C’est ici que le problème du change apparaît dans l’étroite relation où il se trouve avec celui des finances publiques. Quelle est en effet la cause de ces émissions incessantes de billets ? Ce ne sont pas les besoins du commerce. Le portefeuille d’escompte de la Banque de France, en y comprenant la solde des effets moratoriés depuis le mois d’août 1914, ne dépasse pas un milliard et demi de francs ; les avances s’élèvent au même chiffre. La circulation s’est accrue exclusivement pour fournir des ressources au Trésor public, qui continue imperturbablement à couvrir les déficits budgétaires en grossissant sa dette flottante vis-à-vis du public par l’émission de bons à court terme et vis-à-vis de la Banque en lui demandant des billets.

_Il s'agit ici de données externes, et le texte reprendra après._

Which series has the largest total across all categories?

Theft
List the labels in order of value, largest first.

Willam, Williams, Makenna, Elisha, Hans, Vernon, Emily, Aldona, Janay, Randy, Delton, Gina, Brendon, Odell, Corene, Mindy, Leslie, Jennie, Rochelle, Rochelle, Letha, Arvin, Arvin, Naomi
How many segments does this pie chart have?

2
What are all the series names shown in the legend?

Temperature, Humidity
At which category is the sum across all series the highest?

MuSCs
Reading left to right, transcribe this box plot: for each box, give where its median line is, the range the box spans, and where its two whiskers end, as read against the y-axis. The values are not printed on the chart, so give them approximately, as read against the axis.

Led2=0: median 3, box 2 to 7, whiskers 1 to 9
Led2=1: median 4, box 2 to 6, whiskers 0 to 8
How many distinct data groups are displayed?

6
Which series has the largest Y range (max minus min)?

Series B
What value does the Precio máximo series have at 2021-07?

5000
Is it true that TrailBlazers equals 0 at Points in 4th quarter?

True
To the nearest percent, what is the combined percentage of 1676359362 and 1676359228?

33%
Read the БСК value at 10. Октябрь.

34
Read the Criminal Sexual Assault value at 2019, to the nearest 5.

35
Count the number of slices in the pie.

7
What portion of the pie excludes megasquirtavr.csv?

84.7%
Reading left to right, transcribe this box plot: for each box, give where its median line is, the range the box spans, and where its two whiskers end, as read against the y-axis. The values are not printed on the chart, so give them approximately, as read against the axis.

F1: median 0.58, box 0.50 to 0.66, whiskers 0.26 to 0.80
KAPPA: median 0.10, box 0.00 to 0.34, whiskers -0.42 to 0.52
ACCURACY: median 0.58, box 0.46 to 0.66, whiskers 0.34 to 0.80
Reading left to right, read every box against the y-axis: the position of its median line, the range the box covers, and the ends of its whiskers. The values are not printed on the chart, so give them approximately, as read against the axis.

L’analyse des sources du mal nous indique les remèdes. Nous avons expliqué ce qu’il convient de faire en matière d’importations. La voie à suivre en matière de circulation fiduciaire est encore bien plus facile à tracer. Il est évident qu’il faut en contracter le volume et prendre à cet effet des mesures énergiques. L’Etat dépense infiniment trop. Depuis un an, la surenchère électorale a fait voter par le Parlement une série de lois qui entraînent des charges supplémentaires annuelles de plusieurs milliards. Si respectables que soient les buts poursuivis, tels que l’amélioration du sort des fonctionnaires, ils ont été terriblement dépassés. On a notamment commis la fauté de consolider des augmentations qu’il eût été possible d’accorder à titre temporaire, en se réservant de les réviser si, comme nous devons l’espérer, le prix de la vie baisse dans l’avenir.